In the spring, the squirrels in my ‘hood turn batty, squeaking in a tone that makes you understand why every song in the cartoon “The Chipmunks” contains high-pitched intonation, recorded in slo-mo and sped up to sound like those rodent inhaled instant coffee. In March and April, the squirrels outside my front door chase each up the tree in spirals, so quick you would only see a blur if you tried to take a photograph.

Personally, seasonal weather changes my mood. In fall I feel introspective and sometimes nostalgic. In spring I want to ride my bicycle in a long skirt and my skin feels like it is reaching out to the sun, the way you feel on a date when you can feel the person next you but you aren’t touching.

In mid-winter I feel a lull — when time stands still in the gray. The quiet of day and night goes on for a few beats longer than you think you can stand. The only remedy is to eat too much ice cream and browse gardening books.
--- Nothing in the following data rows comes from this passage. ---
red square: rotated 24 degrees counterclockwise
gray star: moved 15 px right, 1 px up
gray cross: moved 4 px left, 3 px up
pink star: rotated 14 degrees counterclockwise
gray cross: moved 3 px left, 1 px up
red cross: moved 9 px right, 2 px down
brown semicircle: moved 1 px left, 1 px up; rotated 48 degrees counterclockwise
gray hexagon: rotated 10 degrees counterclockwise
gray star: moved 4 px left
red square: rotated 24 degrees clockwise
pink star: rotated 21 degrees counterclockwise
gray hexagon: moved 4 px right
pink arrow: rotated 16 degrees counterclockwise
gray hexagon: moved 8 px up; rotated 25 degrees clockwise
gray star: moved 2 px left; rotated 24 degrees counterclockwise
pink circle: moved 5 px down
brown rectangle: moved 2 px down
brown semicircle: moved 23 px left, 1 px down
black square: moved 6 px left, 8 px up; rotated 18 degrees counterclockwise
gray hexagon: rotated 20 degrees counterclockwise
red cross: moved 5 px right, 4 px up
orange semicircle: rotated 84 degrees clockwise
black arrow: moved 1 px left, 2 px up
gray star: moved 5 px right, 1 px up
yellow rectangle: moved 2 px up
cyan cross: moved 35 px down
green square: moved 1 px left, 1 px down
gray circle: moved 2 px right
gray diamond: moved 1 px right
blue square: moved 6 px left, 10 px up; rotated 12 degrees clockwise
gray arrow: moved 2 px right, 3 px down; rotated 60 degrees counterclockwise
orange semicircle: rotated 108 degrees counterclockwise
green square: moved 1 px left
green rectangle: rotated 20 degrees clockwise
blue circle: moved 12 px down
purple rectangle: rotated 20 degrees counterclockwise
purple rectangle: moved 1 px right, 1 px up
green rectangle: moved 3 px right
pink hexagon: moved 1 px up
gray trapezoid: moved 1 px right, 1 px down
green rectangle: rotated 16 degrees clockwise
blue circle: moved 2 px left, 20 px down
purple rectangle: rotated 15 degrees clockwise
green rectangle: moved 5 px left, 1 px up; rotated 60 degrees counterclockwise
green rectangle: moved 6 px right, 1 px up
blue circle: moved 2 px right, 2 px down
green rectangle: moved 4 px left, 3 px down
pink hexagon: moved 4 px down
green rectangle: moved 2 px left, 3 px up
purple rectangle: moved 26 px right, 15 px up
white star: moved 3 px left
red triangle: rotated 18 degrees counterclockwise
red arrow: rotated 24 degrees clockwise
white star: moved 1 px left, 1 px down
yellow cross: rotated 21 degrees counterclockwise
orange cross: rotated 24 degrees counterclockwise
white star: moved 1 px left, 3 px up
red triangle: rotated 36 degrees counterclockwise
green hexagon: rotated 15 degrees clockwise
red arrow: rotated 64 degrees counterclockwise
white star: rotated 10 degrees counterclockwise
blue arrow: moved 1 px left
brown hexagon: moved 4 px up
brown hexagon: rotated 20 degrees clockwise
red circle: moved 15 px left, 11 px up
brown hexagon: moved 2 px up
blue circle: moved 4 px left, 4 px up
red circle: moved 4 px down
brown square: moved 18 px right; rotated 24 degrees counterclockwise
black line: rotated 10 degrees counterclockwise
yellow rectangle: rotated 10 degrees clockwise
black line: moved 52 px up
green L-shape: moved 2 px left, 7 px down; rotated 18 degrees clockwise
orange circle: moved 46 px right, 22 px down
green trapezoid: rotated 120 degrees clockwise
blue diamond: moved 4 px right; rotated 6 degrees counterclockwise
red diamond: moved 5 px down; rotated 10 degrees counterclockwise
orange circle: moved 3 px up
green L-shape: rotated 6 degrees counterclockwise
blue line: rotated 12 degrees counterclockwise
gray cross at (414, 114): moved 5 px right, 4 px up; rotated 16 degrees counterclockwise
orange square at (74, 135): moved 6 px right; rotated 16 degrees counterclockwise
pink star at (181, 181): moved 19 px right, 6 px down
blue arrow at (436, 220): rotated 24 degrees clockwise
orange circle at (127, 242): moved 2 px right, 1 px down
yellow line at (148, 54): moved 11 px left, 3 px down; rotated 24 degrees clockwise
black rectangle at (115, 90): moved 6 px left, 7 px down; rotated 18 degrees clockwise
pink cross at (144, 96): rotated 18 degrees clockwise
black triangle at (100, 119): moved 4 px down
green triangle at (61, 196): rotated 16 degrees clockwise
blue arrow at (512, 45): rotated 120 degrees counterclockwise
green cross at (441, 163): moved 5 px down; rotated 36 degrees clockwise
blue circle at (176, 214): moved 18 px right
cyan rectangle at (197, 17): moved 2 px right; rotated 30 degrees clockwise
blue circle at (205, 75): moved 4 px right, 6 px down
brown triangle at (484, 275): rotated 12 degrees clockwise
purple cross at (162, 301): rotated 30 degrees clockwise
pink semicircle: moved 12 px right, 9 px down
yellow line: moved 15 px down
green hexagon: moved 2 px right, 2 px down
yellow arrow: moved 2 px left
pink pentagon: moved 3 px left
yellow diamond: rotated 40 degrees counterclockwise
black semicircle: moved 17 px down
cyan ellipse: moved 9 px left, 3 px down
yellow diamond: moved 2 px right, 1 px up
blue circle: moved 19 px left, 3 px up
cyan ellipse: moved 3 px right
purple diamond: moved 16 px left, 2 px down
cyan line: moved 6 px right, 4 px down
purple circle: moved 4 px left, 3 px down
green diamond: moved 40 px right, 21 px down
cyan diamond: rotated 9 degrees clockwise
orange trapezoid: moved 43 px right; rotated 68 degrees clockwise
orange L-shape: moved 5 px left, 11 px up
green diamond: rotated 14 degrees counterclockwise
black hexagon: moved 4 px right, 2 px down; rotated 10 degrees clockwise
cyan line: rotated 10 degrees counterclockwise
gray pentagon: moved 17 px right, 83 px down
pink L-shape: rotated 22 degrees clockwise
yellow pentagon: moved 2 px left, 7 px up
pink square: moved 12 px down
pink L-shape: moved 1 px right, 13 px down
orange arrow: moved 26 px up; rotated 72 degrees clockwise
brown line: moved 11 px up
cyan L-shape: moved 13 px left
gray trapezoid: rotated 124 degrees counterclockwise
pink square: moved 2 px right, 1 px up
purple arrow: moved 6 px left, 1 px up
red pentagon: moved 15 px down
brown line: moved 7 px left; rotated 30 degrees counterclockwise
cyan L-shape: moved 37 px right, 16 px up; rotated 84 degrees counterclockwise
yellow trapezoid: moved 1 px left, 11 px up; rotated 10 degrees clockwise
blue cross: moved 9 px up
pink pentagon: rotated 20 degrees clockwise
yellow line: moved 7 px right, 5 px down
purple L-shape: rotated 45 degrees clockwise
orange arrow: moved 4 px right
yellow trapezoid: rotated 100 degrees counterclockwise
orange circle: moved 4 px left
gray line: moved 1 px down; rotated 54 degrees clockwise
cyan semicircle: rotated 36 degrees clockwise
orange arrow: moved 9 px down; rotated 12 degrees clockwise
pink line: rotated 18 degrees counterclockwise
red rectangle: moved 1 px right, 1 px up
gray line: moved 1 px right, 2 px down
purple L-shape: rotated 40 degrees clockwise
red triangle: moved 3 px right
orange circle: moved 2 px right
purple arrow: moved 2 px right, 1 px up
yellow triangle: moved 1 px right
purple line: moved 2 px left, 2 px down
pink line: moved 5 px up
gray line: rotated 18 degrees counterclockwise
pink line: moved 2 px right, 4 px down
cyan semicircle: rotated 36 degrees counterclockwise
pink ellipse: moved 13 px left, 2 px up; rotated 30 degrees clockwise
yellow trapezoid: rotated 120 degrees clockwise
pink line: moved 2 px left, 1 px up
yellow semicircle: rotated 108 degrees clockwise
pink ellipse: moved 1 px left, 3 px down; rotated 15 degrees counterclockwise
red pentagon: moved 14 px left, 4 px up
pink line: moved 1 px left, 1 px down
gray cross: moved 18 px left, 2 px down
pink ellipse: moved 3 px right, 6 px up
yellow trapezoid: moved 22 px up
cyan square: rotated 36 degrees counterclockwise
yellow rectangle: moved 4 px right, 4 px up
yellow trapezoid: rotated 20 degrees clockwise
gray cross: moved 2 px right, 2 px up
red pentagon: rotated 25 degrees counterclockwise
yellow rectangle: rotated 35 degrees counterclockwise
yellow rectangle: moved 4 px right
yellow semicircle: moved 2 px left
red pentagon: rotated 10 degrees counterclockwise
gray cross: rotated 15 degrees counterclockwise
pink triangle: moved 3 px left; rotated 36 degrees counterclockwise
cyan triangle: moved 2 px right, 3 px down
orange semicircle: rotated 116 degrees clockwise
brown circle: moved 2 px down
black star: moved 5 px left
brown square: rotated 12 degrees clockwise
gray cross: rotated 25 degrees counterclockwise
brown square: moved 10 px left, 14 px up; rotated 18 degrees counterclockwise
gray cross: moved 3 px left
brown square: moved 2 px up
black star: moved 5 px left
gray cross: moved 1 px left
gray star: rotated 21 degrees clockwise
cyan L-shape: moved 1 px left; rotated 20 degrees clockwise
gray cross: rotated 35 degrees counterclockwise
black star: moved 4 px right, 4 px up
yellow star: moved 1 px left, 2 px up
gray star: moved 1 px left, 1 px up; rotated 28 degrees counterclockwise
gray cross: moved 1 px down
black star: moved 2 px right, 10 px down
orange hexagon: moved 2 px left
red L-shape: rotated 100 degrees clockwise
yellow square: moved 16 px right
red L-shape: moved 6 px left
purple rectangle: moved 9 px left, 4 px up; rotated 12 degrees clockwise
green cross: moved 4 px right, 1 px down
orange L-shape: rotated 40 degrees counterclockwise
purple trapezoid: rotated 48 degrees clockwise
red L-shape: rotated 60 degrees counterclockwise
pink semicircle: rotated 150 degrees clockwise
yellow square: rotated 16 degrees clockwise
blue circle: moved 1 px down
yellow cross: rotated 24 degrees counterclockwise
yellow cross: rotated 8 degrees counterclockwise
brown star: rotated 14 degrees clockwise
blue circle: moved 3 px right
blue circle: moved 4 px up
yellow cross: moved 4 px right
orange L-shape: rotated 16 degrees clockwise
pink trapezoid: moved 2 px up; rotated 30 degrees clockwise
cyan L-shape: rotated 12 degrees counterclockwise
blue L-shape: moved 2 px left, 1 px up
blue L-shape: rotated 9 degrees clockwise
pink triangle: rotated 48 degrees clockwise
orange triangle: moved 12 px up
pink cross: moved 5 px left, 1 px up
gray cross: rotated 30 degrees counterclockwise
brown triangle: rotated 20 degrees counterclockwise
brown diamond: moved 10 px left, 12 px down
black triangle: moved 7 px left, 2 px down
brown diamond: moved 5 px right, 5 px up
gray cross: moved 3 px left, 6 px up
In mid-winter we’re at the outermost end of the elliptical orbit of the earth around the sun. Without gravity we would drift off into the nowhere of space. Yet, at the last possible second, the forces of gravity yank us back, toward the light, and on our way to flowers and trees brave enough to push out new leaves.

For some reason, this year winter never felt like our rotation came to a complete stop. Perhaps this is because the fall was long and beautiful, with leaves that lingered and continued to color my world. Was it more beautiful this year because I stopped often to notice the autumn leaves were beautiful? I think so.

I was still on high alert in late December when I noticed that what looked dormant was actually about to burst open after a little more rain and a little bit of sun.

I watched the saucer magnolia tree outside of Tehama Hall, each day the buds growing more swollen. The peach tree was also ready to go and when I pruned it at eye-ball height, the nodules for new growth were well on their way. Even when I lost a few potted plants on cold nights when I was too busy to save them with sheets and blankets, I barely blinked. Dead plants means empty pots and I still have a gift card for Magnolia Gift and Garden. I’ll enjoy buying a few six-packs of flowers in March, April and May.

If you’ve been cloistered inside during recent rain, you’re missing out on the earliest of spring which is as delightful as baby animals at the Silver Dollar Fair.

Last week the Bossman gave the green light to rent a 12-passenger van for the weekend. The international teachers, who are under my wing at work, joined Bethany and I as we traveled through the rain to the almond orchards. The group tumbled out during a break in the drizzle to take group photos next to the carefully cultivated rows. I drove slowly on the overpass near Blossom Lane and heard the gasp of delight from each passenger, the white of the flowers contrasted with the green weeds between trees and that dull gray sky.

When the rain threatened real business, we ducked into the Patrick Ranch Museum for a tour of the house and a walk along the porch, where hydrangea flowers have faded and new growth is ready to burst at the first sign of steady sunshine.

Visiting the best places in and around Chico was literally my job that rainy weekend, and thankfully, the crew in the white van enjoyed seeing the Sacramento River, so swollen and light chocolate brown, only a few feet from the rocky banks that protect the road. An egret and the blue heron on the Glenn County side of my river didn’t seem to mind that there were circles in the fast-moving water, created from the fat raindrops.

Soggy camelias, Daphne odora so fragrant you stand in the rain until your glasses fog. It’s still the middle of winter and there will be more reasons coming soon to keep your eyes open.